The solution was provided by someone else here on Stack Exchange, he used the determinant and the trace of the matrix to come to that conclusion, which I can't seem to replicate.

Answer 1

We have that

• $Tr(A)=\lambda_1+\lambda_2=-bk$

• $\det(A)=\lambda_1\lambda_2=-(bk+b)$

and $\lambda_1=\lambda_2=\lambda$ implies

• $\lambda=-\frac{bk}2$

• $\lambda^2=-(bk+b)$

and therefore $\lambda_1=\lambda_2$ when

$$\left(-\frac{bk}2\right)^2=-(bk+b)$$

Finally recall that for $\lambda_1\neq \lambda_2$ $A$ is diagonalizable but for $\lambda_1=\lambda_2$ we need to check directly whether or not $A$ is diagonalizable.

Answer 2

$$b\neq 0, k\neq 0, A=\begin{pmatrix} 0 & 1\\ bk+b & -bk \end{pmatrix}\Rightarrow \det (A-xI)=\begin{vmatrix} -x & 1\\ bk+b & -bk-x \end{vmatrix}=0\Rightarrow$$ $$\Rightarrow x^2+bkx-(bk+b)=0\Rightarrow x=\dfrac{-bk\pm \sqrt{b^2k^2+4bk+4b}}{2}$$ $$x_1=x_2\Rightarrow b^2k^2+4bk+4b=0\Rightarrow b^2k^2=-4(bk+b)\Rightarrow \left( \dfrac{bk}{2}\right)^2=-bk-b$$ Let us now look at the eigenvectors. $$x=-\dfrac{bk}{2}\Rightarrow A-xI=\begin{pmatrix} \frac{bk}{2} & 1\\ -\left( \frac{bk}{2}\right)^2 & -\frac{bk}{2} \end{pmatrix}$$ $$\begin{pmatrix} \frac{bk}{2} & 1\\ -\left( \frac{bk}{2}\right)^2 & -\frac{bk}{2} \end{pmatrix}\begin{pmatrix} x\\ y \end{pmatrix}=\begin{pmatrix} 0\\ 0 \end{pmatrix}\Rightarrow \left\{ \begin{array}{lcc} \dfrac{bk}{2}x+y=0 \\ \\ -\left( \dfrac{bk}{2}\right)^2x-\dfrac{bk}{2}y=0 \end{array} \right.\Rightarrow bkx+2y=0\Rightarrow$$ $$E_{-\frac{bk}{2}}=\langle (-2,bk)\rangle \Rightarrow \dim \left( E_{-\frac{bk}{2}}\right) =1$$

Not diagonalizable.

Answer 3

The characteristic polynomial is $$ \det\begin{bmatrix} -X & 1\\ bk+b & -bk-X\end{bmatrix}= X^2+bkX-(bk+b) $$ The discriminant is $$ (bk)^2+4(bk+b)=b^2k^2+4bk+4b $$ If the discriminant is nonzero, then the matrix is diagonalizable (over the complex numbers), because it has two distinct eigenvalues.

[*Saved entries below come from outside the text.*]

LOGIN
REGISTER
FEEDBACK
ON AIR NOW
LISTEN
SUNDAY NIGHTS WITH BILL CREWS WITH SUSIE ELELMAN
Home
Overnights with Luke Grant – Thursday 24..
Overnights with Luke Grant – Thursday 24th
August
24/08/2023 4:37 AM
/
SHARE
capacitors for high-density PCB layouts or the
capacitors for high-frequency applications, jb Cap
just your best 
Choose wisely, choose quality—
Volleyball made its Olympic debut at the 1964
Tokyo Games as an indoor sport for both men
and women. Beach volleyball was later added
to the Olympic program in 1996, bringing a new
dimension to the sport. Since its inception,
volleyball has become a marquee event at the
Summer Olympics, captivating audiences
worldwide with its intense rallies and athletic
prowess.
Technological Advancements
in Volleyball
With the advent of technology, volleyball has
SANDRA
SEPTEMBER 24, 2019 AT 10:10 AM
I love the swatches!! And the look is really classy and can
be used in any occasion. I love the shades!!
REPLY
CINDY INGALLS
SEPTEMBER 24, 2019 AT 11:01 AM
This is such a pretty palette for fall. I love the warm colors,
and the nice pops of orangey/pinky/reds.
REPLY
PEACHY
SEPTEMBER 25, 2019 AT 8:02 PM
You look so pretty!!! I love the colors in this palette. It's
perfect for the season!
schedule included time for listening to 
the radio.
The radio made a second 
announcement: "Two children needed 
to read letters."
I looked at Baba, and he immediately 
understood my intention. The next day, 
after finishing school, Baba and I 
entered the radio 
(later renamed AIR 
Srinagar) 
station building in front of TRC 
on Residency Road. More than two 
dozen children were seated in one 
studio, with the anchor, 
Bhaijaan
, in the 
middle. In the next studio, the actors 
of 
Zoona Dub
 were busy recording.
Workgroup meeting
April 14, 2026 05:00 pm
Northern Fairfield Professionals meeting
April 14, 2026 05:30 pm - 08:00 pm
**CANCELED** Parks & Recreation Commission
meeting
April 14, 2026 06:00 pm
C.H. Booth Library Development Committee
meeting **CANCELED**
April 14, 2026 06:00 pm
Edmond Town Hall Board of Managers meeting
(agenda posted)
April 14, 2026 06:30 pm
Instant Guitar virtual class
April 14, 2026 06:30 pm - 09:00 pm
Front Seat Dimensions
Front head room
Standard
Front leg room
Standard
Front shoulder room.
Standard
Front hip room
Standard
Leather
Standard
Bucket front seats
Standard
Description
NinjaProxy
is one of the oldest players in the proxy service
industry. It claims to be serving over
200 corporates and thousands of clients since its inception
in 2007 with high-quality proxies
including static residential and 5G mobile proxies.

If the discriminant is zero, then the matrix is not diagonalizable: a $2\times2$ matrix with a unique eigenvalue (of multiplicity $2$) is diagonalizable if and only if it is already diagonal. But it's not necessary to believe to the preceding statement: just note that the unique eigenvalue is $-bk/2$ so we need to compute the rank of $A+(bk/2)I$: $$ A+\frac{bk}{2}I= \begin{bmatrix} bk/2 & 1\\ bk+b & -bk/2\end{bmatrix} $$ Such a matrix surely has rank less than $2$, but it cannot have rank $0$, which would be required for diagonalizability.

If you want diagonalizability with a real matrix, the eigenvalues must so be distinct and real; this is the same as $$ b^2k^2+4bk+4b>0 $$

Thus the answer is:

1. $A$ is not diagonalizable over the complex numbers if and only if $b^2k^2+4bk+4b=0$.
2. $A$ is not diagonalizable over the real numbers if and only if $b^2k^2+4bk+4b\le0$.